Dès lundi, les 100 préfectures et les 350 sous-préfectures sont chargées d'organiser le débat avec «les forces vives de la Nation».

Mardi le ministre donnera une conférence de presse avec Jean-François Copé (patron des députés UMP), Gérard Longuet (président du groupe UMP au Sénat) et Michel Barnier (eurodéputé) sur «l'engagement des groupes parlementaires» dans le débat.

Les discussions seront alimentées par le rapport du Haut Conseil à l'Intégration, «Faire connaître les valeurs de la République», et un rapport parlementaire sur «le respect des symboles de la République». Le débat «s'achèvera avant le 28 février», a indiqué Eric Besson qui dressera une «synthèse générale».

Entre-temps, le président Nicolas Sarkozy, devrait participer, le 4 décembre, à un débat public à l'invitation de l'Institut Montaigne, un think tank de la droite libérale dirigé par Claude Bébéar.

Qu’en dit la gauche?

«La ficelle est un peu grosse», a rétorqué, dès l'annonce du débat, Jean-Christophe Cambadélis, secrétaire national du PS, remarquant que les élections régionales avaient lieu dans quelques mois.

Quelques dissonances toutefois dans le camp socialiste: si Ségolène Royal a elle-aussi dénoncé «l'opération de diversion», elle a cependant «considéré que ce débat est un vrai débat».

Tout au long de la semaine, les membres de l'opposition ont dénoncé une opération de «diversion» et de «surenchère» vis-à-vis du Front National.

Et l’extrême droite?

Elle veut plus.
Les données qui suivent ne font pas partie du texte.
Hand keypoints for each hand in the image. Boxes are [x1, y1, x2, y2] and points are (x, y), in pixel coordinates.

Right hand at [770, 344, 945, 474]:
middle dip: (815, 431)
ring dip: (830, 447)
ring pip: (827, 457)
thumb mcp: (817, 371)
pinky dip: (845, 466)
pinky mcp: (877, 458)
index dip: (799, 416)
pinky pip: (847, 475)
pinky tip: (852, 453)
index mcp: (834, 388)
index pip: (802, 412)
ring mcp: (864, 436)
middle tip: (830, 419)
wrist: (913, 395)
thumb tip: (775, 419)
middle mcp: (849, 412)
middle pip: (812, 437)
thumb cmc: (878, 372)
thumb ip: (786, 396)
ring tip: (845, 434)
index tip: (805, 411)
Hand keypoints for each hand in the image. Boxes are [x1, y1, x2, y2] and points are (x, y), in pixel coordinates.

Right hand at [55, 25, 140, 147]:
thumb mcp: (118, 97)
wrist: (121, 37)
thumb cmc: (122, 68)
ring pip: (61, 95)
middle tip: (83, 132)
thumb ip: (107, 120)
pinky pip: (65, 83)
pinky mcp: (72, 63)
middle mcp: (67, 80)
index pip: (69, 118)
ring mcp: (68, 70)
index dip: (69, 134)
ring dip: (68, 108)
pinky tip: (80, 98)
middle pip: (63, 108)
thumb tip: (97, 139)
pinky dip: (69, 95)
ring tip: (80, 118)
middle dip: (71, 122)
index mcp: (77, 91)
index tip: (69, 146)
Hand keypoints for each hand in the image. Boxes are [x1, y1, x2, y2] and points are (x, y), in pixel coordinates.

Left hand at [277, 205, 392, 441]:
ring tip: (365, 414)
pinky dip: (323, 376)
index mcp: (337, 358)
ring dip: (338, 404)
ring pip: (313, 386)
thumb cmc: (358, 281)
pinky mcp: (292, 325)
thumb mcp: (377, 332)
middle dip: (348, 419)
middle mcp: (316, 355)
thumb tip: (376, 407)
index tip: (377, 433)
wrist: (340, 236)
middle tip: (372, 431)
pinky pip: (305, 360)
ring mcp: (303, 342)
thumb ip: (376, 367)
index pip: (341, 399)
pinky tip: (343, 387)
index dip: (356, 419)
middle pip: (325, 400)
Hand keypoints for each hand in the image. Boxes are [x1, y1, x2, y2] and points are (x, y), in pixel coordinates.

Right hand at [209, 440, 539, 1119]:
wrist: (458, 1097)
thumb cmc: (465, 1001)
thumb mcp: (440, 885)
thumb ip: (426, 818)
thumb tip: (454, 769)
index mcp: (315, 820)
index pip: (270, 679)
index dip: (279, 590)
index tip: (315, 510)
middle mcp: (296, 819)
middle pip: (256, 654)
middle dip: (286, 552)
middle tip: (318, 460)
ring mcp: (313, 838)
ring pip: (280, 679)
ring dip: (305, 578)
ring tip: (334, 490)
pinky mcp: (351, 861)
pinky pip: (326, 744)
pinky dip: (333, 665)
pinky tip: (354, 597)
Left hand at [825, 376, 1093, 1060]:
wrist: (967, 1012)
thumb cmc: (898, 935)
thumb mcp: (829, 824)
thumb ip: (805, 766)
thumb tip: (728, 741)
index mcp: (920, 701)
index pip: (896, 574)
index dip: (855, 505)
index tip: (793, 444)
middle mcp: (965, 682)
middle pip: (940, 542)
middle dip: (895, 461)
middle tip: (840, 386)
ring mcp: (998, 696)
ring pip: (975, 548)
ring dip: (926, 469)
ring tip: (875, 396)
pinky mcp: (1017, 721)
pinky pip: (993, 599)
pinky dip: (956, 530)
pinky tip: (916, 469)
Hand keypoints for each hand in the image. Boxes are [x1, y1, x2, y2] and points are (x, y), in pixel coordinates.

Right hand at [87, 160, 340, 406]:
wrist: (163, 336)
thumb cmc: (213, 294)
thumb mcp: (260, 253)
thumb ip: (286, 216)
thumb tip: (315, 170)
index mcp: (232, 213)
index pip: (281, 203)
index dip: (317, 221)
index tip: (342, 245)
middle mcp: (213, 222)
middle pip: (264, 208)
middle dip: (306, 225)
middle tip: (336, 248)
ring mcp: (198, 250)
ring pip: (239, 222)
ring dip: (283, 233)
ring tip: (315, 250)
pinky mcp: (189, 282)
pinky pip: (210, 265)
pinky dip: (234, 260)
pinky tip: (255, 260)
Marine Le Pen s'est empressée de réclamer une entrevue avec le président Sarkozy et un «Grenelle de l'identité nationale».

A droite y’a-t-il consensus?
Non. La contestation a touché aussi la droite et même les rangs des sarkozystes. Ainsi l'ancien Premier ministre Alain Juppé s'est interrogé sur la pertinence de relancer un débat sur l'identité nationale, tranché selon lui par l'historien Ernest Renan en 1882 - une référence également citée par l'ancien ministre socialiste Jean-Pierre Chevènement-.

Le «débat est très risqué», a estimé Christine Boutin, ancienne ministre du gouvernement Sarkozy et présidente du Parti chrétien démocrate.

Et jusqu'au Haut Commissaire Martin Hirsch, figure de l'«ouverture» chère à Nicolas Sarkozy qui a estimé que «la France n'a pas de problème d'identité», ajoutant que «c'est un débat 100% politique».

Quant aux Français, qu’en pensent-ils?
Que c’est une manœuvre électorale. Selon un sondage BVA pour Canal + publié jeudi, 64% des Français considèrent que l'objectif principal du gouvernement avec ce débat sur l'identité nationale correspond «avant tout» à une «volonté de mobiliser les électeurs de droite en vue des élections régionales».